» How to complete this task
If a line below contains "down", add it to your tally, then answer with the tally alone.

(Beginning of Provided entries)

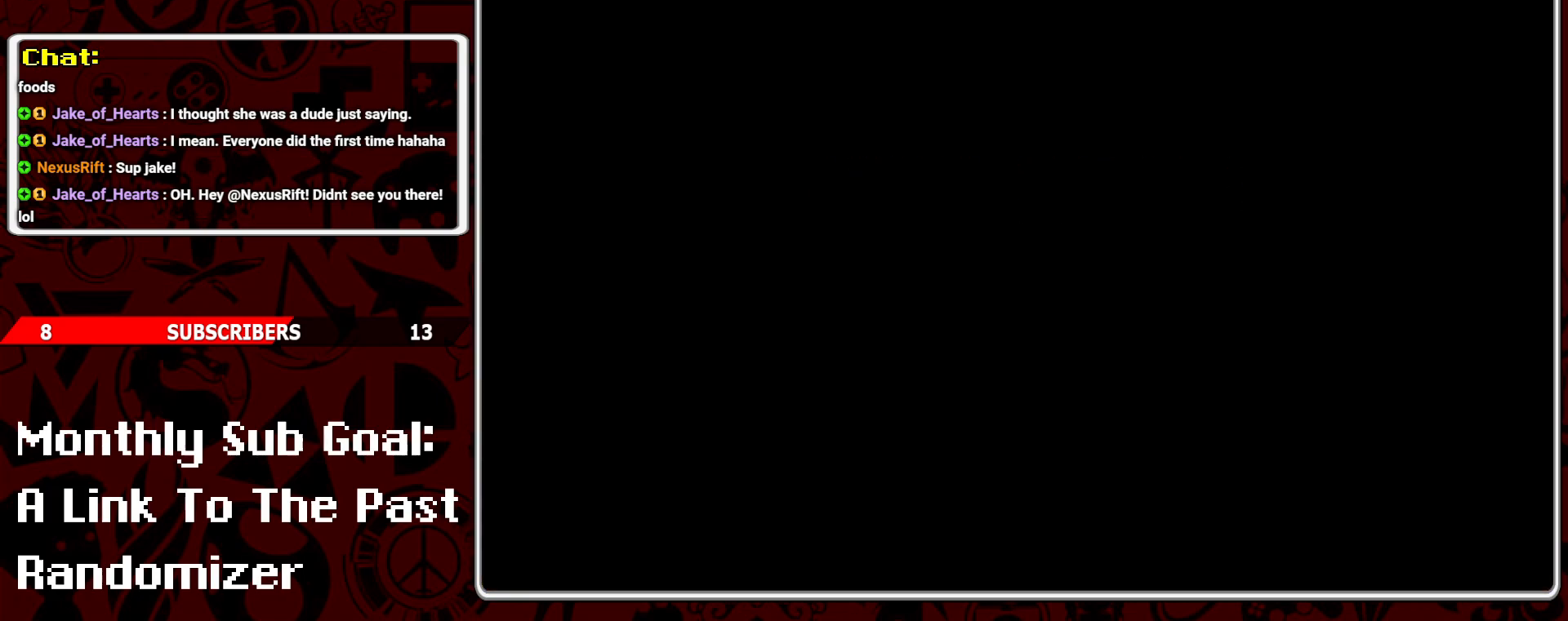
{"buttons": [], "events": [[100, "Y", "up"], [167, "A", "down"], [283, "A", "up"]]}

(End of Provided entries)
(Beginning of Provided entries)

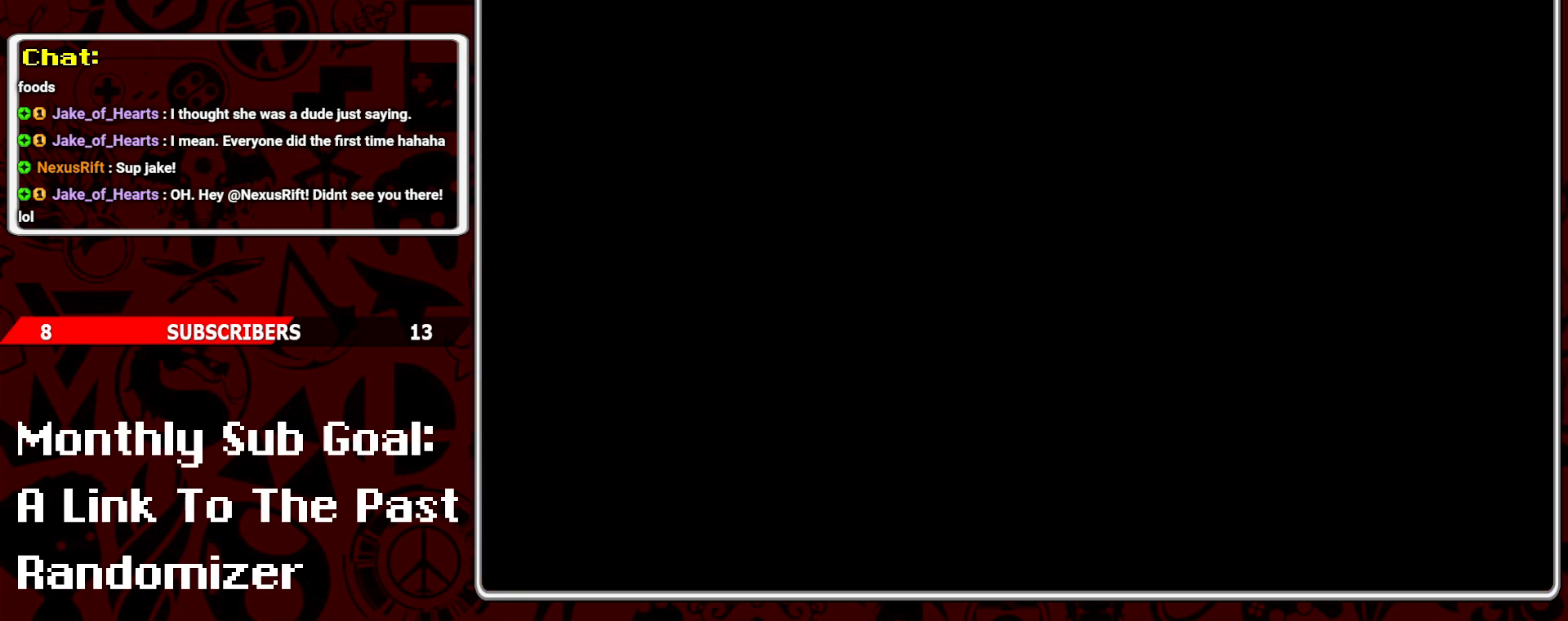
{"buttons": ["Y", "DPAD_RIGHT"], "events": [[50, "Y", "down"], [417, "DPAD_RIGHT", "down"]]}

(End of Provided entries)
(Beginning of Provided entries)

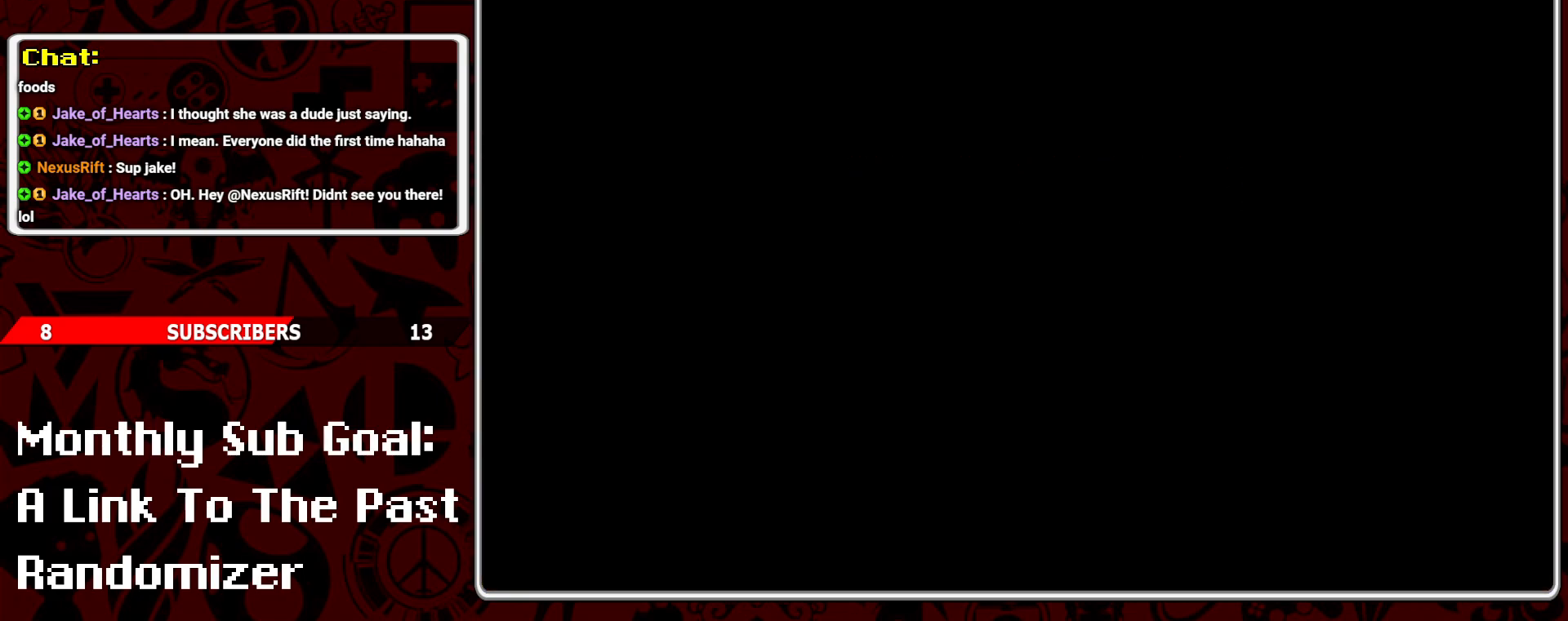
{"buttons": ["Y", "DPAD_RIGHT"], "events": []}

(End of Provided entries)

» Result of the exercise
2